Using The Writer Monad Outside Logging

Posted on 24 July 2016
Tags: , ,

I hadn’t given much thought to the Writer monad before today, unlike the Reader and State monads, and part of the reason is that all the tutorials I encountered online focused on using it for logging. Although this is an obvious use case, I haven’t had to do much logging in Haskell so far and so I incorrectly assumed that I didn’t need to know about the Writer monad at all. However, I found a use for it outside logging and thought this might be worth sharing. This usage depends on two facts about Haskell:

  1. The Writer monad’s output can be any Monoid, such as strings, lists, sets, etc.
  2. ByteString is a Monoid.

Git Packfiles store some entries as deltas against other entries. The delta format is a bit hairy to parse, but it consists of a sequence of either copy or insert instructions. Copy instructions specify an offset in the source and a length of bytes to copy, whereas insert instructions specify a series of bytes to be copied as is.

import qualified Data.ByteString as B

data DeltaInstruction
    = CopyInstruction   Int Int
    | InsertInstruction B.ByteString
    deriving (Show)

An instruction can be interpreted with reference to a source to result in a ByteString.

substring :: Int -> Int -> B.ByteString -> B.ByteString
substring offset length bytestring = B.take length (B.drop offset bytestring)

-- Under this interpretation, `InsertInstruction` corresponds to `const`
-- and `CopyInstruction` corresponds to `substring`.
interpretInstruction :: DeltaInstruction -> B.ByteString -> B.ByteString
interpretInstruction instruction source = case instruction of
    InsertInstruction string        -> string
    CopyInstruction   offset length -> substring offset length source

The concatenation of a list of interpreted instructions is a resolved delta.

applyInstructions' :: B.ByteString -> B.ByteString -> [DeltaInstruction] -> B.ByteString
applyInstructions' source dest []     = dest
applyInstructions' source dest (i:is) = let
    dest' = B.append dest $ interpretInstruction i source
    in applyInstructions' source dest' is

For example:

:set -XOverloadedStrings
testSource = "tree 9977d7726a568347a513a6b061b87fd687322650\nparent e05bba28b796e7af7e5d981955327621a6c43a5f\nauthor Vaibhav Sagar <EMAILADDRESS@gmail.com> 1467760597 +0800\ncommitter Vaibhav Sagar <EMAILADDRESS@gmail.com> 1467781641 +0800\n\nUse record wildcards.\n" :: B.ByteString
testInstructions = [InsertInstruction "tree d8dce7c53feb5fcaca4bef87106d3f9e4e50e6e",CopyInstruction 44 167,InsertInstruction "60597",CopyInstruction 216 30]
applyInstructions' testSource B.empty testInstructions
"tree d8dce7c53feb5fcaca4bef87106d3f9e4e50e6e0\nparent e05bba28b796e7af7e5d981955327621a6c43a5f\nauthor Vaibhav Sagar <EMAILADDRESS@gmail.com> 1467760597 +0800\ncommitter Vaibhav Sagar <EMAILADDRESS@gmail.com> 1467760597 +0800\n\nUse record wildcards.\n"

Although this works, it isn’t particularly elegant and it would be nice to abstract away the details of the empty ByteString and the append.

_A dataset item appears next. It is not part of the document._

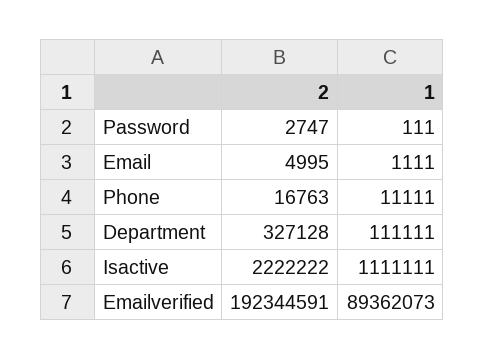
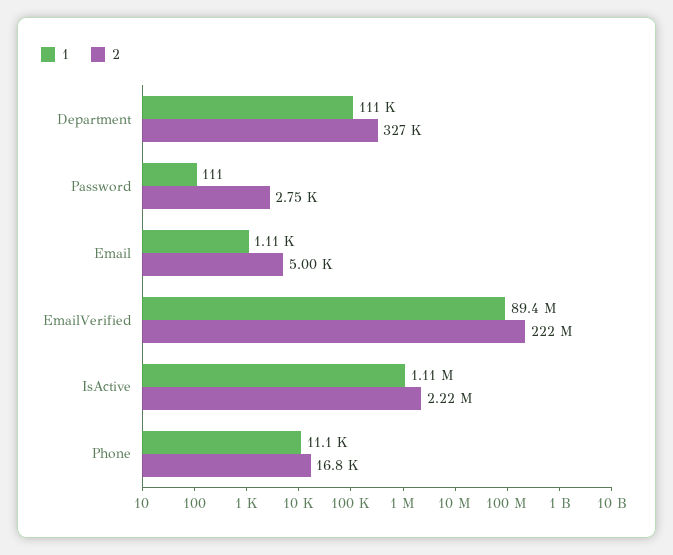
2, Emailverified: 192344591 -> 222000000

Luckily, these correspond to the mempty and mappend methods of a Monoid, and since the Writer monad works with monoids, we might be able to use it. Let’s start by defining a monadic action that appends an interpreted instruction and returns the source we fed it.

import Control.Monad
import Control.Monad.Trans.Writer

applyInstruction :: DeltaInstruction -> B.ByteString -> Writer B.ByteString B.ByteString
applyInstruction instruction source = writer (source, interpretInstruction instruction source)

Our action takes two parameters and so we map it to our list of instructions. This gives us a list of actions expecting a source buffer to operate on.

:t map applyInstruction testInstructions
map applyInstruction testInstructions :: [ByteString -> Writer ByteString ByteString]

We need to reduce this list to a single value while executing each action in sequence, which implies a fold. foldM looks like what we need; according to the documentation:

foldM f a1 [x1, x2, ..., xm] ==
do
    a2 <- f a1 x1
    a3 <- f a2 x2
    ...
    f am xm

The only wrinkle is that f needs to take the argument first and the action second. We can accomplish this by defining

f a b = b a

or

f = flip ($)

Putting it all together, we have

applyInstructions :: B.ByteString -> [DeltaInstruction] -> B.ByteString
applyInstructions source instructions = execWriter $ foldM (flip ($)) source $ map applyInstruction instructions
applyInstructions testSource testInstructions == applyInstructions' testSource B.empty testInstructions
True

And there you have it, a use of Writer that has absolutely nothing to do with logging!